Aileler maalesef hâlâ gereken önemi göstermiyorlar. Çocuklarının dersleri konusunda bu durum böyle değil ancak iş karakter eğitimi noktasına gelince ya da eğitici birtakım ürünler söz konusu olduğunda aynı hassasiyete sahip değiller. Mesela biz sesli elifba tableti yaptık. Alımı dolarla yapılıyor, dolar artınca da fiyatı artırmak mecburiyetinde kaldık. Ancak müdür satamayacağımızı söylüyordu. Ben de en basit bir oyuncak fiyatına olan bu elifba tabletini nasıl satamayacağımızı anlayamadım. Çünkü tablet alıyorsunuz, yanında kitabı var. Bir yığın ses, doküman, çalışma en basit bir oyuncak fiyatına. Ancak anne babalar almak istemiyormuş, pahalı buluyorlarmış. Dedim ki insanlar, yani bizler, çocuklarımızın eğitimine gereken önemi vermiyoruz.

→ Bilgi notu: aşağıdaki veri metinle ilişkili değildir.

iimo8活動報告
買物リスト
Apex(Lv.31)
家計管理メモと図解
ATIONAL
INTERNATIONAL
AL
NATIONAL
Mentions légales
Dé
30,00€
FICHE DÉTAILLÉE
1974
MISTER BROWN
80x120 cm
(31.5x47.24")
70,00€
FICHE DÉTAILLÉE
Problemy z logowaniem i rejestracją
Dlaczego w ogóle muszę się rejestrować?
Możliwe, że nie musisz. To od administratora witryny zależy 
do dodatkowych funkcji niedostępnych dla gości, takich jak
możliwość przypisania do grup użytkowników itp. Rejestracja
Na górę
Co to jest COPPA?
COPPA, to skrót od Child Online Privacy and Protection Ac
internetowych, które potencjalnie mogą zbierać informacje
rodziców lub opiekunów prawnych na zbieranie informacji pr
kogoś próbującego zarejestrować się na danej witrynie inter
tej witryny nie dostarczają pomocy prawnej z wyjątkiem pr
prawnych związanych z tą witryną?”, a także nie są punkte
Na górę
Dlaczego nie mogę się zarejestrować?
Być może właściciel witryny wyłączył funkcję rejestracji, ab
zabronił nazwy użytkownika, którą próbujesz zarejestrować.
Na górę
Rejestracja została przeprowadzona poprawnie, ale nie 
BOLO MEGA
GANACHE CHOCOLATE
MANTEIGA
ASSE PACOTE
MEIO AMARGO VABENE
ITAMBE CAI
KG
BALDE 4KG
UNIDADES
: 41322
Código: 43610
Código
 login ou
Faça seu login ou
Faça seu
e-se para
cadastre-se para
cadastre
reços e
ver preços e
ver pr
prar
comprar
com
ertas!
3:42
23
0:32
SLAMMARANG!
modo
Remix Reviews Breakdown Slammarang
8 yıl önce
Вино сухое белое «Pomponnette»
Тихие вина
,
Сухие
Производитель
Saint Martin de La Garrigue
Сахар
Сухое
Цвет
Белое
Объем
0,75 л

Hâlâ Müslümanların ürettiği bir oyuncak firmamız yok. Ülkemde kaliteli eğitici oyuncak üreten bir firma yok. Mesela biz yayıncılar olarak kaliteli ve orijinal bir iş yaptığımızda hızla kötü taklitleri yapılıyor. Yeni üreten biri iş yapsın yeter ki. Onun satılıyor ve para kazandırıyor olduğunu görünce diğer firmalar da hemen taklit etmeye başlıyorlar ve kötü kopyalarını üretiyorlar. Bu durum insanları da geliştirmiyor çünkü yeni bir ürün yapmak maliyettir. Araştırma yapıyorsunuz, örnek çıkarıyorsunuz, kafa yoruyorsunuz, ücret belirliyorsunuz. Ancak diğerleri hazır olanı alıp resmini, ebatını, kalitesini değiştiriyor ve piyasaya sürüyor. Maalesef halimiz bu. Her şeyi öğreniyoruz ancak kendimiz yapmak için değil, başkasına söylemek için. Çocuklarımızı eğitmezsek geleceğimiz çok karanlık.
Son olarak vurgulamak istediğiniz noktalar var mı?
Çocuk, çocuk, eğitim, eğitim. Başka da bir şey demiyorum. Eğitim, çocukta anne karnında başlıyor diyor doktorlarımız. Ve ölene kadar da bitmemesi gereken bir şey. Bizce öğrenmek farz. Ancak ezberlemek, başkasına söylemek üzere değil, hayatımıza yansıtmak üzere. Bizzat bunun hesabını vermek üzere yapmalıyız. Tabii ki aktarmak önemli ancak bilirsek tebliğ edebiliriz. Bu konu bizim zayıf noktamız. FETÖ’cüler de bizi buradan aldattılar, eğitime önem verdiler. Kurslar açtılar, bizim de ona açlığımız vardı. Çocuklarımızı götürdük, onlara teslim ettik. Şu an boşalan yeri hızlı bir şekilde doldurmaya çalışmamız gerek. Devletin desteğiyle şu an boşalan yerleri doldurmaya çalışıyoruz. Bu konuda iktidar olmak çok önemli. İktidar olmazsanız hiçbir şey yapamazsınız. Ama esas olarak eğitimin aileden başlaması lazım. Çocuk edebiyatı ülkemizde yeni yeni gelişmeye başladı. Eğitici oyuncaklar üreten firmaların da olması lazım. Bu alanlarda giderek daha da gelişeceğimizi umut ediyorum.